God never tells families or people who put out newsspapers when someone is going to die.

It's never a good time for someone to die. Ten-fifteen on a Saturday night definitely isn't a good time for people editing a Sunday newspaper.

[Writing stories in advance is something that's done often in newspaper offices because of what happened in the Borsellino situation. Try finding a reporter who is available to work on a story at 10:15 p.m. on a Saturday when there's a death like Borsellino's.

[I still laugh about when Bob Bowlsby was named Iowa's athletic director 15 years ago. Several of us in the newspaper office had earlier been assigned to write profiles of finalists for the job.

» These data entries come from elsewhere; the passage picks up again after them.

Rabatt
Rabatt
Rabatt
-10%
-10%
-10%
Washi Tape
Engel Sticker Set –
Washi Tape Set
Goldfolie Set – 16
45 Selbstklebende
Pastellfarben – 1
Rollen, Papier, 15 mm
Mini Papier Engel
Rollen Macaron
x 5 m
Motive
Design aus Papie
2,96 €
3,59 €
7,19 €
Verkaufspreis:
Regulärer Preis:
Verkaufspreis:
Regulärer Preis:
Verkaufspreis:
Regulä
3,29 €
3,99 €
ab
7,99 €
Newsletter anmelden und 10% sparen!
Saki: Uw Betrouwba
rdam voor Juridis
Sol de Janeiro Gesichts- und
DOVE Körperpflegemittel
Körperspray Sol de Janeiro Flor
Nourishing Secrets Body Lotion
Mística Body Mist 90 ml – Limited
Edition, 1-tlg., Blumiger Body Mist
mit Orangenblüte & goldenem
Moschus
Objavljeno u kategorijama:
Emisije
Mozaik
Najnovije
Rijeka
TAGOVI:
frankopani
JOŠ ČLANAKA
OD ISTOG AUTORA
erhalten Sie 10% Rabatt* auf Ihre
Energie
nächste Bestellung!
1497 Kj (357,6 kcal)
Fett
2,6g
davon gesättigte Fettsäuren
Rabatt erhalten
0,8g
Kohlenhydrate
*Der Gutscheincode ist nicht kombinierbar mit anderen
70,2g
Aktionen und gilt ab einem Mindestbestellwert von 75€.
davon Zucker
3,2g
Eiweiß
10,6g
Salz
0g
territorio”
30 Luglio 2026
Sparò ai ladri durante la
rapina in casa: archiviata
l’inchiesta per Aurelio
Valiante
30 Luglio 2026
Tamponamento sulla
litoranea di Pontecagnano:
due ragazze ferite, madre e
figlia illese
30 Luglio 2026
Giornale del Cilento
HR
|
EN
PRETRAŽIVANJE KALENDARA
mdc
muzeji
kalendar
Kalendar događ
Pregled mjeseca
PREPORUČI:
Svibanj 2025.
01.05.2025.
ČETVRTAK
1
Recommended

[The name assigned to me was Gary Cunningham, who had been a basketball coach at UCLA. The story I wrote in advance on Cunningham would have been used had he taken the job, but he turned it down.

[My profile on ol' Gary is probably still hanging around somewhere in a musty old newspaper waiting area. It was a damn good story, too.]


Another potential replacement for Borsellino could be Ken Fuson [left], who already is writing a once-weekly humor column for the Register.

The rest of the time, Fuson writes feature stories -- and does very well at it.

Both Kilen and Fuson would give the newspaper a different sort of column than Borsellino has been writing.

Nothing wrong with that.

It would be a mistake for Kilen, Fuson or anyone else to try to write in the same style as Borsellino.

Some will say that the Register needs a woman to write a newsside column, but I see no female writer waiting in the newsside wings to replace Borsellino.

However, Register sports columnist Nancy Clark could be a longshot for the job. She writes well.

Jane Burns, a former Register sports and features writer now at the Capital Times in Madison, Wis. -- and is happy there -- might be another possibility. She'd be worth a look.

Basu's columns appear on the Register's editorial pages, and it's doubtful she would be moved to the news pages.

Her writing style is not well-liked by many readers. If she is going to be in the paper at all, the editorial pages are the place for her.